Moving on. In terms of the latest trade news, US Treasury Secretary Mnuchin said yesterday that US-China trade negotiations were “making a lot progress” but also that there “is more work to do…including enforcement”. That appeared to mirror a lot of what he had said over the weekend. Meanwhile, a separate Bloomberg story also suggested that China was considering a request from the US to shift certain tariffs on agricultural goods to other products “so the Trump administration can sell any eventual trade deals as a win for farmers ahead of the 2020 election”. Unconfirmed reports also circulated that President Trump may meet President Xi at the June 28-29 G20 summit, which could be an opportunity to finalize a trade agreement, though of course things can change over the next few weeks and months.

It wasn’t just US-China trade headlines yesterday though with Reuters also quoting the EU’s Malmstrom as saying that the EU is “ready to start trade talks” and that it is in the “US’ hands to see when talks start”. EU ministers yesterday gave the go ahead for formal talks to start and it’s worth noting that it’s just over a month until the S232 deadline for making a decision on auto tariffs, so we’re approaching a potentially important spell for trade talks.

In other news, it was a very quiet day for data yesterday with only the April empire manufacturing print in the US out.
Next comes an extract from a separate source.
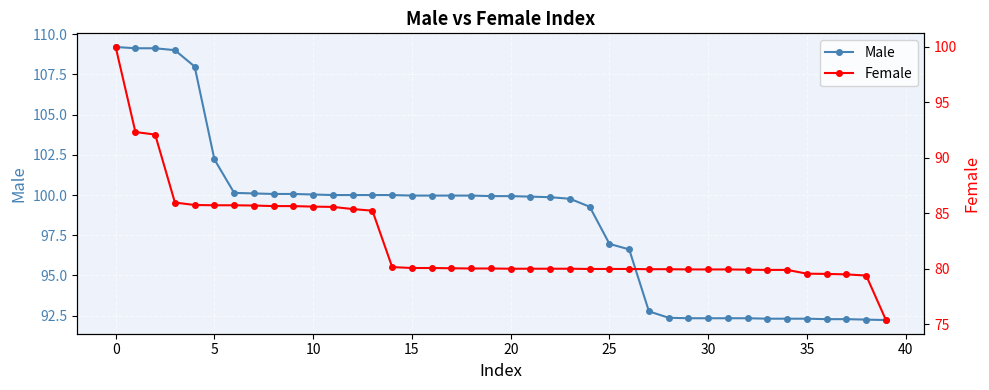

True or false: Female and Male cross at least once.

False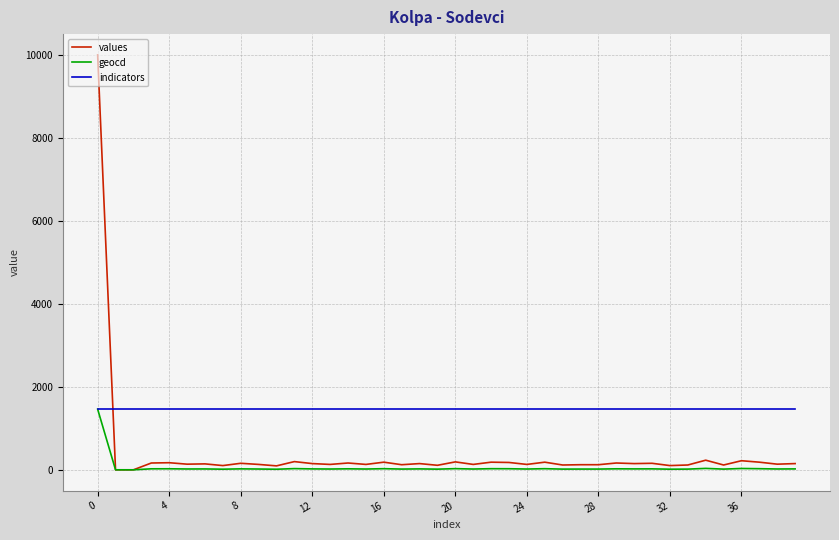

Which series has the largest total across all categories?

indicators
The headline reading was solid enough at 10.1, beating expectations for 8.0 and up from 3.7 in March however there was a big drop in the six-month outlook reading to 12.4 from 29.6 last month. That was in fact the lowest outlook reading since January 2016 so a fairly unusual dichotomy between the current conditions and the forward-looking readings.
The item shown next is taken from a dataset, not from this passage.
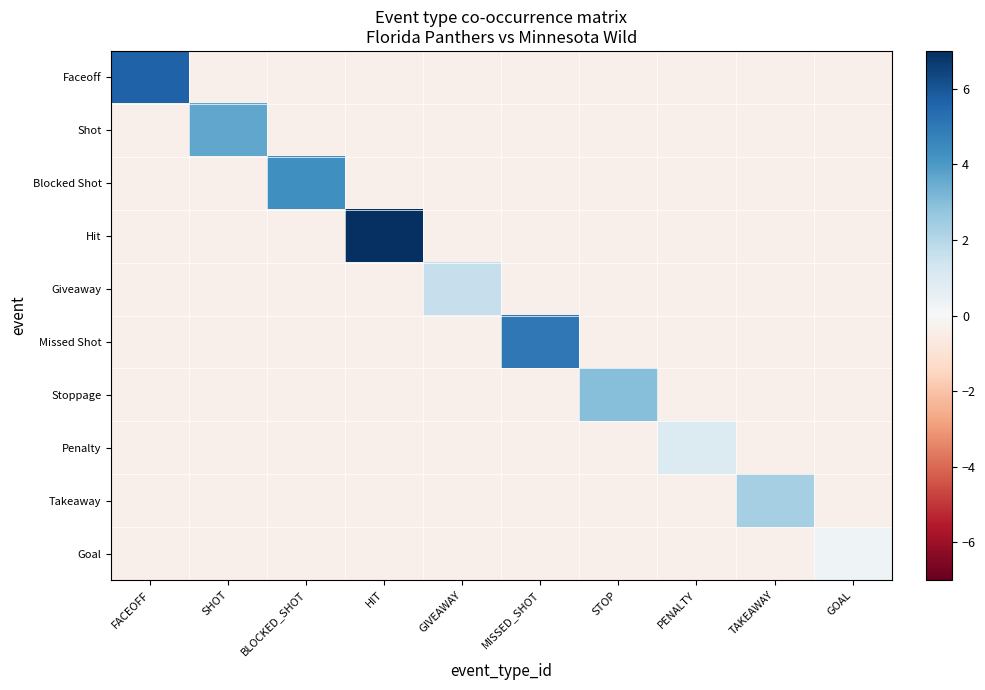

Which series has the widest spread of values?

Hit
Elsewhere Chicago Fed President Evans made some interesting public remarks. He is a voting member of the FOMC this year and has been near the centre of the committee on policy. He noted that economic data is “quite good” and that he expects to keep rates “flat and unchanged into the fall of 2020.” However, his more newsworthy remarks were in reference to the Fed’s policy review, as Evans said that “the Fed must be willing to embrace inflation modestly above 2 percent 50 percent of the time.” That would presumably suggest a preference for more dovish policy and higher inflation rates moving forward. Elsewhere, Boston Fed President Rosengren (voter) said in published remarks of a speech overnight that the US economy is doing quite well but inflation is “slightly below” the Fed’s 2% target and this is one of the reasons for the Fed to be patient. On policy review, he said that “My own preference is for the Federal Reserve to adopt an inflation range that explicitly recognizes the challenge of the effective lower bound,” while adding, “We might be forced to accept below-2% inflation during recessions, but we would commit to achieving above-2% inflation in good times, so as to provide more policy space to counteract the next recession.” Separately, the Bank of France Governor Villeroy said that economic growth is developing more weakly than he expected so far this year, though he expects a rebound later this year. He also said that the effects of negative rates are overall positive, but he did reiterate that he would be open to mitigating measures if necessary.

Finally to the day ahead which starts this morning in the UK with the February and March employment stats. Not long after that we get the April ZEW survey in Germany while this afternoon in the US we’ve got March industrial production and the April NAHB housing market index print. Away from that we’re due to hear from the ECB’s Nowotny this afternoon at an event in New York, before the Fed’s Kaplan speaks this evening at a community forum event in New Mexico. Meanwhile the earnings highlights include Bank of America, Johnson & Johnson, UnitedHealth, Netflix and IBM.